• _TASK REQUIREMENTS_
Which lines should be repeated? Exactly the one containing "4. Consider principles" and every line after it through the end of the entries below.

Collected data:

■ ■ ■

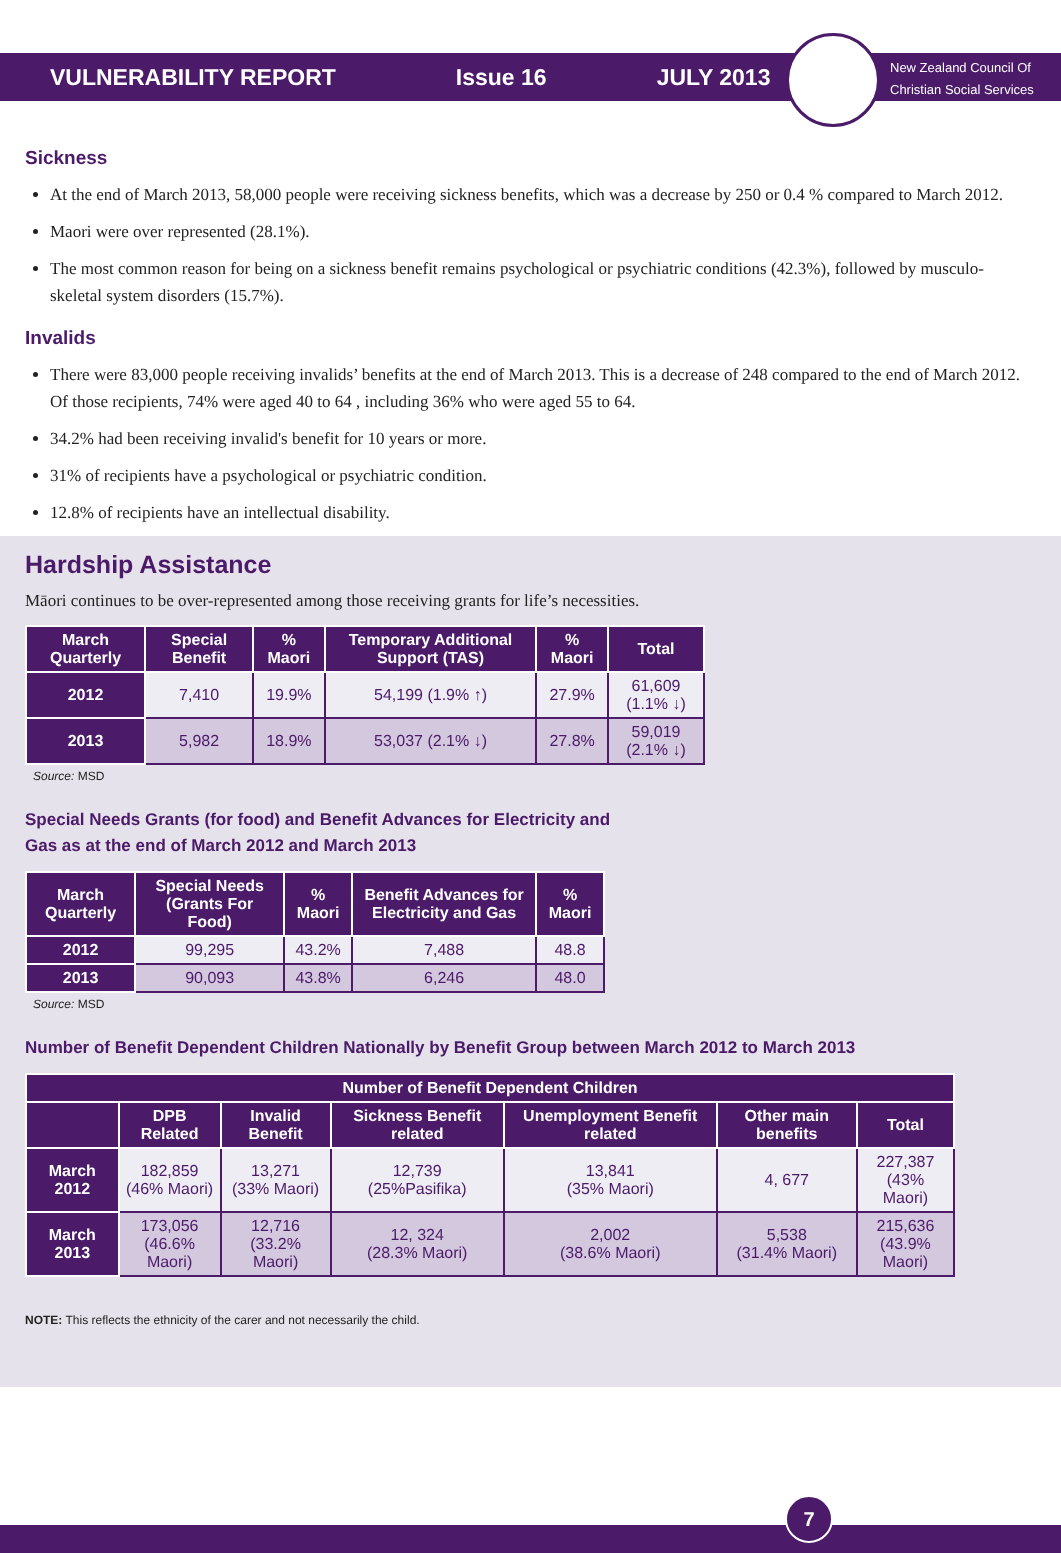VULNERABILITY REPORT Issue 16 JULY 2013
New Zealand Council Of
Christian Social Services
Sickness
At the end of March 2013, 58,000 people were receiving sickness benefits, which was a decrease by 250 or 0.4 % compared to March 2012.
Maori were over represented (28.1%).
The most common reason for being on a sickness benefit remains psychological or psychiatric conditions (42.3%), followed by musculo-skeletal system disorders (15.7%).
Invalids
There were 83,000 people receiving invalids’ benefits at the end of March 2013. This is a decrease of 248 compared to the end of March 2012. Of those recipients, 74% were aged 40 to 64 , including 36% who were aged 55 to 64.
34.2% had been receiving invalid's benefit for 10 years or more.
31% of recipients have a psychological or psychiatric condition.
12.8% of recipients have an intellectual disability.
Hardship Assistance
Māori continues to be over-represented among those receiving grants for life’s necessities.
| March Quarterly | Special Benefit | % Maori | Temporary Additional Support (TAS) | % Maori | Total |
| --- | --- | --- | --- | --- | --- |
| 2012 | 7,410 | 19.9% | 54,199 (1.9% ↑) | 27.9% | 61,609 (1.1% ↓) |
| 2013 | 5,982 | 18.9% | 53,037 (2.1% ↓) | 27.8% | 59,019 (2.1% ↓) |
Source: MSD
Special Needs Grants (for food) and Benefit Advances for Electricity and
Gas as at the end of March 2012 and March 2013
| March Quarterly | Special Needs (Grants For Food) | % Maori | Benefit Advances for Electricity and Gas | % Maori |
| --- | --- | --- | --- | --- |
| 2012 | 99,295 | 43.2% | 7,488 | 48.8 |
| 2013 | 90,093 | 43.8% | 6,246 | 48.0 |
Source: MSD
Number of Benefit Dependent Children Nationally by Benefit Group between March 2012 to March 2013
| Number of Benefit Dependent Children | | | | | | |
| --- | --- | --- | --- | --- | --- | --- |
| | DPB Related | Invalid Benefit | Sickness Benefit related | Unemployment Benefit related | Other main benefits | Total |
| March 2012 | 182,859 (46% Maori) | 13,271 (33% Maori) | 12,739 (25%Pasifika) | 13,841 (35% Maori) | 4, 677 | 227,387 (43% Maori) |
| March 2013 | 173,056 (46.6% Maori) | 12,716 (33.2% Maori) | 12, 324 (28.3% Maori) | 2,002 (38.6% Maori) | 5,538 (31.4% Maori) | 215,636 (43.9% Maori) |
NOTE: This reflects the ethnicity of the carer and not necessarily the child.
7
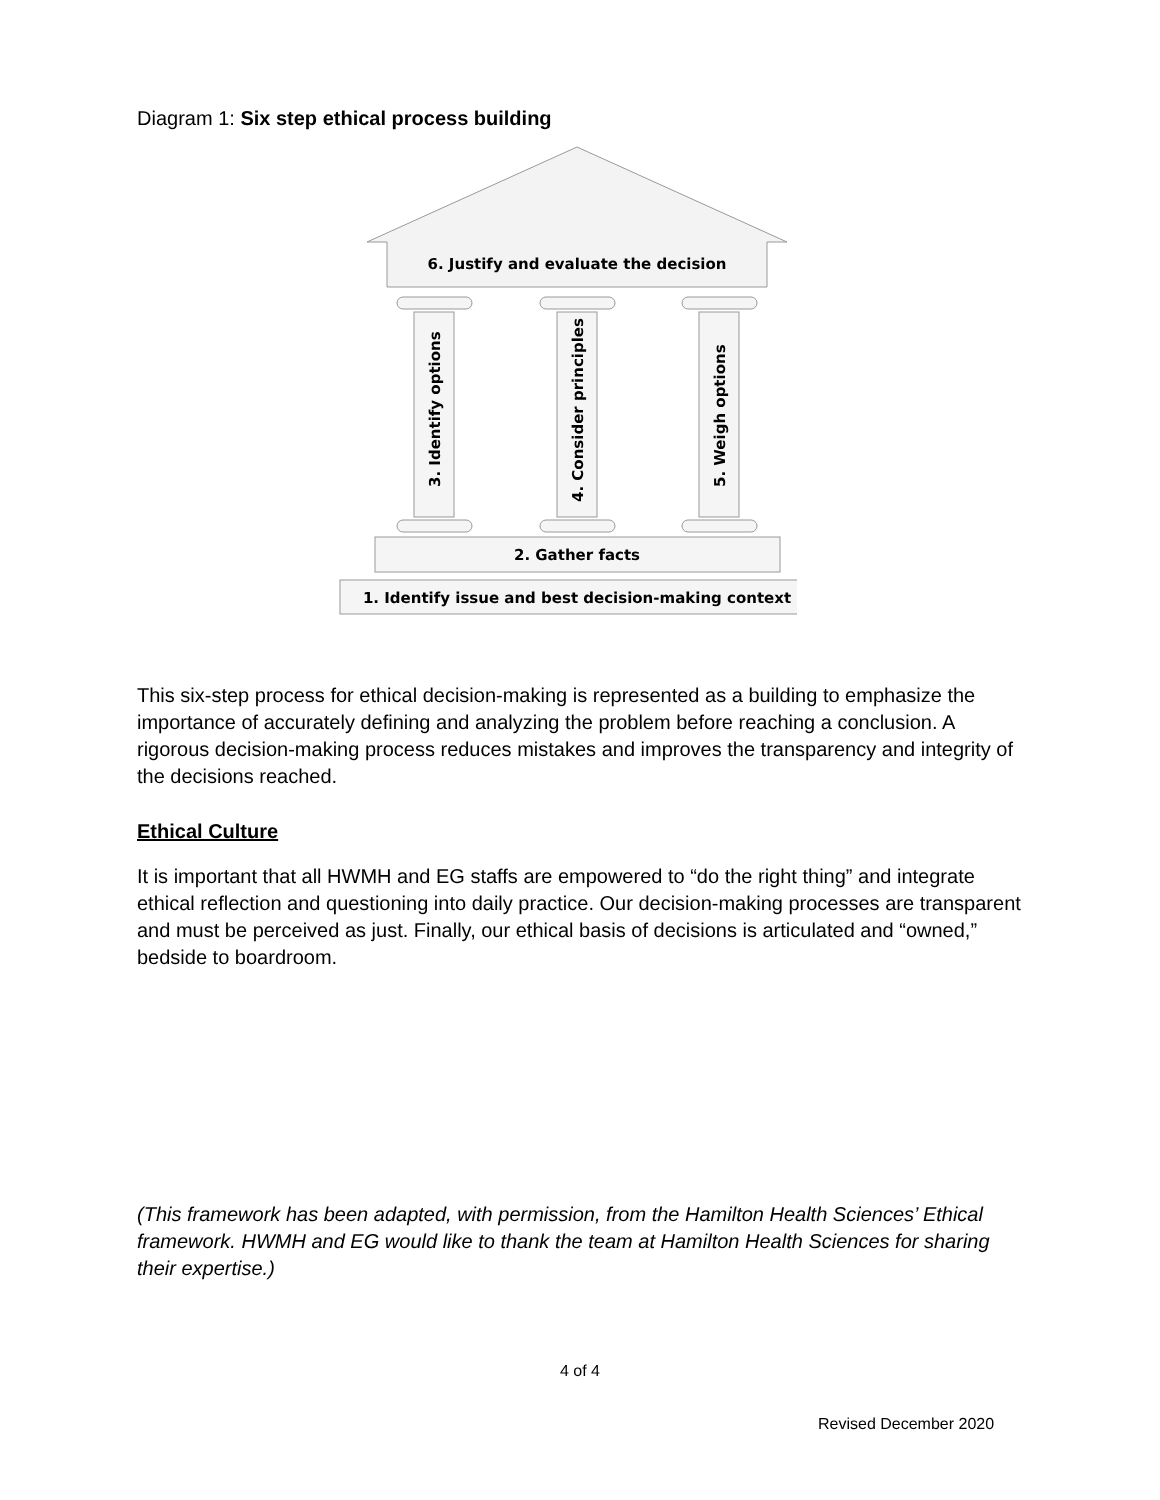Diagram 1: Six step ethical process building
6. Justify and evaluate the decision
3. Identify options
4. Consider principles
5. Weigh options
2. Gather facts
1. Identify issue and best decision-making context
This six-step process for ethical decision-making is represented as a building to emphasize the importance of accurately defining and analyzing the problem before reaching a conclusion. A rigorous decision-making process reduces mistakes and improves the transparency and integrity of the decisions reached.
Ethical Culture
It is important that all HWMH and EG staffs are empowered to “do the right thing” and integrate ethical reflection and questioning into daily practice. Our decision-making processes are transparent and must be perceived as just. Finally, our ethical basis of decisions is articulated and “owned,” bedside to boardroom.
(This framework has been adapted, with permission, from the Hamilton Health Sciences’ Ethical framework. HWMH and EG would like to thank the team at Hamilton Health Sciences for sharing their expertise.)
4 of 4
Revised December 2020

■ ■ ■

• _WRITTEN REPLY_
4. Consider principles
5. Weigh options
2. Gather facts
1. Identify issue and best decision-making context
This six-step process for ethical decision-making is represented as a building to emphasize the importance of accurately defining and analyzing the problem before reaching a conclusion. A rigorous decision-making process reduces mistakes and improves the transparency and integrity of the decisions reached.
Ethical Culture
It is important that all HWMH and EG staffs are empowered to “do the right thing” and integrate ethical reflection and questioning into daily practice. Our decision-making processes are transparent and must be perceived as just. Finally, our ethical basis of decisions is articulated and “owned,” bedside to boardroom.
(This framework has been adapted, with permission, from the Hamilton Health Sciences’ Ethical framework. HWMH and EG would like to thank the team at Hamilton Health Sciences for sharing their expertise.)
4 of 4
Revised December 2020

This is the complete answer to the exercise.